Youth prisons reinforce the most negative aspects of young people's developing personalities.

The first one I visited had been built for 40 people but was housing 100. I was struck by the glaring lights and the barrage of noise. The kids were dressed in sweats, many with holes in them. Some were in shackles or handcuffs. Guards carried Mace.

Decades of hard evidence, not just gut feeling, tell us that youth prisons like that one do real and lasting harm.

We know that one of the strongest predictors of delinquent behavior is having a social circle of delinquent peers.

So what do we do? We put young people in prisons where they create intense relationships with those with a history of breaking the law. Instead of reform schools, youth prisons are schools for crime.

We know that young people develop emotional maturity by learning from their mistakes and realizing that they can do better.

So what do youth prisons do? They reinforce the most negative aspects of young people’s developing personalities, tell them that they are dangerous, that they have no future. And after shaping their identity as young criminals, we return them to the community with little support or connection to opportunity.

We know that most incarcerated youth have histories of trauma that make them especially sensitive to environmental triggers.

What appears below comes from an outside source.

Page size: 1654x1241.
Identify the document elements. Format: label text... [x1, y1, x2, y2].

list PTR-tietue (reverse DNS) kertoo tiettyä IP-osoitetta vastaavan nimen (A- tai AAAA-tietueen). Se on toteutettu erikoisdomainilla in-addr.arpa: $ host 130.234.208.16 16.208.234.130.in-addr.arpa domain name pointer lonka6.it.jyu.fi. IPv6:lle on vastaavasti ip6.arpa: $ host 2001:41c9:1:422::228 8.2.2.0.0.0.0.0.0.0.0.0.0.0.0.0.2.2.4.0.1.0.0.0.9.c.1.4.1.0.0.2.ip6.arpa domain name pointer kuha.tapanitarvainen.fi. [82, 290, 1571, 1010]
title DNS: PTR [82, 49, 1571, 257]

So where do we send them? To youth prisons characterized by isolation, solitary confinement, chemical and physical restraints, bright lights, constant din, and a pervasive threat of violence.

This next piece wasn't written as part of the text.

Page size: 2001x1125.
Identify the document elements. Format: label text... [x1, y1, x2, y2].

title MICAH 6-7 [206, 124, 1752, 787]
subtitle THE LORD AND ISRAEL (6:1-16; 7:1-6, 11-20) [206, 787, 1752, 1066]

So how can we be surprised by dismal recidivism rates of 60, 70, 80 percent? These factories of failure fail at protecting the community, they fail at turning young lives around, they fail at being cost-effective, and they fail at protecting kids from abuse.

Clearly, the time is way past to close every last youth prison in the country. And we can.

By changing policies, we can ensure that kids aren’t locked up for minor offenses. By changing programs, we can create alternatives like kinship programs and family-based interventions. By changing systems, we can transform state juvenile justice systems—by, for example, implementing risk assessments that give judges sound criteria for making sentencing decisions. By changing practice, we can create small, community-based residential care that ensures safety while delivering staff-intensive treatment and education and fostering relationships of trust.

With all the powerful structures and systems of our society, juvenile justice systems are mediated by this country’s long history of racism. They’re influenced and mediated by the stories we tell ourselves about black and brown young people—in other words, by the central social injustice that has infected this country for hundreds of years and continues to affect us to the present day.

It’s time we face up to the dismal failure of the adult-like youth prisons that lock up thousands and thousands and thousands of young people every day. It’s time we close every last one of them in favor of more family-based, community-oriented responses that hold young people accountable for their behavior but, at the same time, are more safe, more effective, and more just.

Patrick McCarthy, Ph.D. ’81, is president and CEO of the Annie E. Casey Foundation, which is devoted to improving the lives of children at risk of poor educational, economic, social, and health outcomes.